## [PROBLEM TO SOLVE]
Your response should contain every line from the data below that holds the string "docent".
-- RAW DATA follows --
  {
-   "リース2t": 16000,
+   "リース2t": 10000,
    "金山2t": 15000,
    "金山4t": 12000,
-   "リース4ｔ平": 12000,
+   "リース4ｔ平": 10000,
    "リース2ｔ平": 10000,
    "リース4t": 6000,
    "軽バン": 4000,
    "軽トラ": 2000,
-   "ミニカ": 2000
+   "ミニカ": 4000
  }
-- RAW DATA concluded --
-- RAW DATA follows --
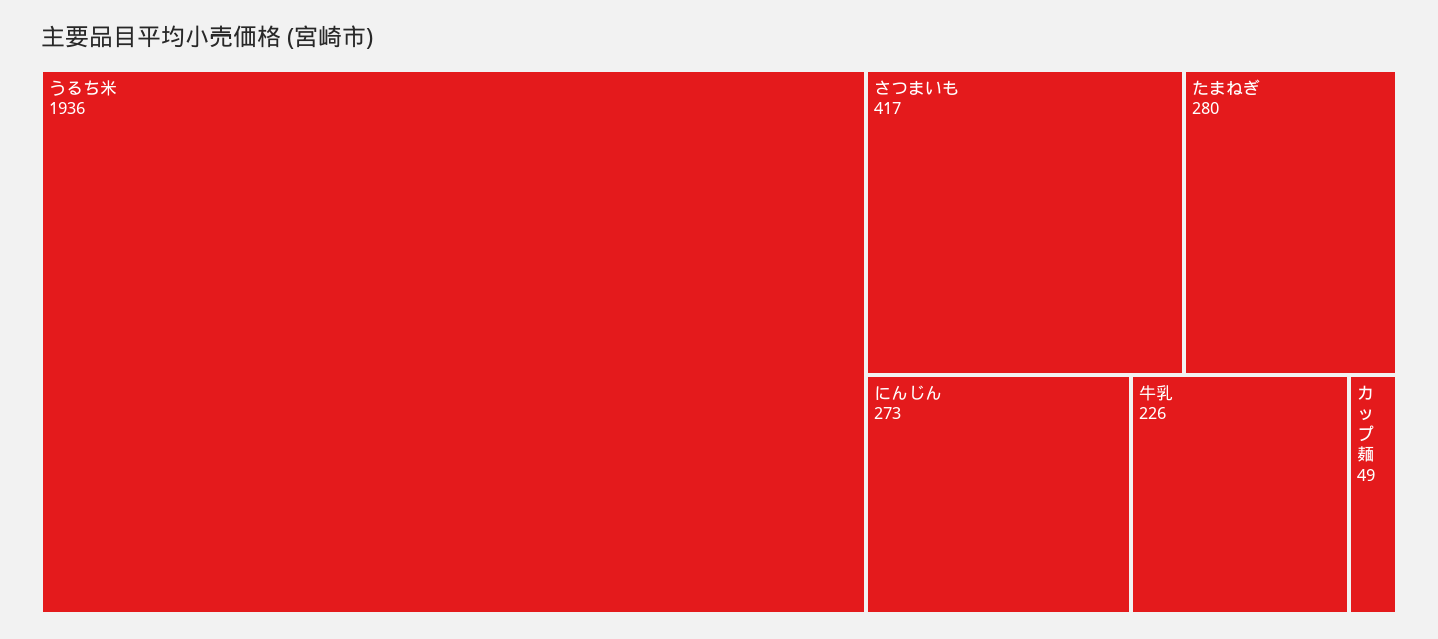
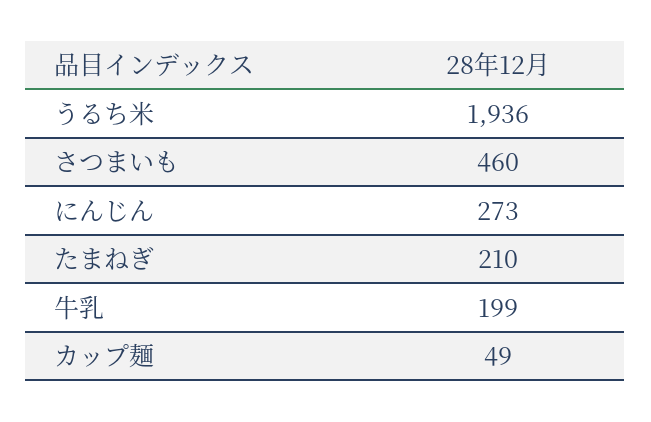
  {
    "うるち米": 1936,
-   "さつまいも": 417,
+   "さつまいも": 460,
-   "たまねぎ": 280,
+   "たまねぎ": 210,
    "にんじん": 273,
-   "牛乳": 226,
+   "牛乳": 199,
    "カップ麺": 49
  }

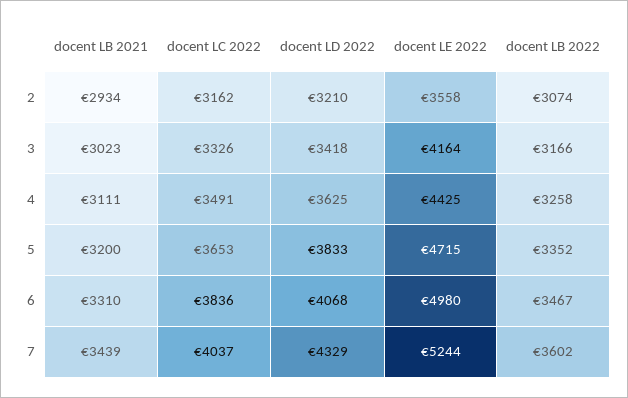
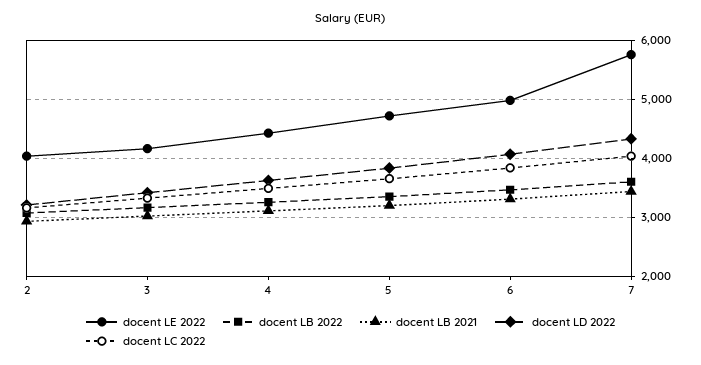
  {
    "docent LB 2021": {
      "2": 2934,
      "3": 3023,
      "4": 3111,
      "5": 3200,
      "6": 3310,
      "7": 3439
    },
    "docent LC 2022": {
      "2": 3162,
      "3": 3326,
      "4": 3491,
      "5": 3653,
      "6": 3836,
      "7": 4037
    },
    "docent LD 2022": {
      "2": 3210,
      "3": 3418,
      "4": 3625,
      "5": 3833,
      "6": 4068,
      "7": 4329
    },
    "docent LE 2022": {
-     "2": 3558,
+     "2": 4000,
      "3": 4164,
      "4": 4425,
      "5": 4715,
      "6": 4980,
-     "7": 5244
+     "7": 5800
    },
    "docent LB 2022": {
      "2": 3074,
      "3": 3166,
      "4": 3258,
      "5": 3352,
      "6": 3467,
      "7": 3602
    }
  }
-- RAW DATA concluded --
## [SOLUTION FOR THIS TASK]
    "docent LB 2021": {
    "docent LC 2022": {
    "docent LD 2022": {
    "docent LE 2022": {
    "docent LB 2022": {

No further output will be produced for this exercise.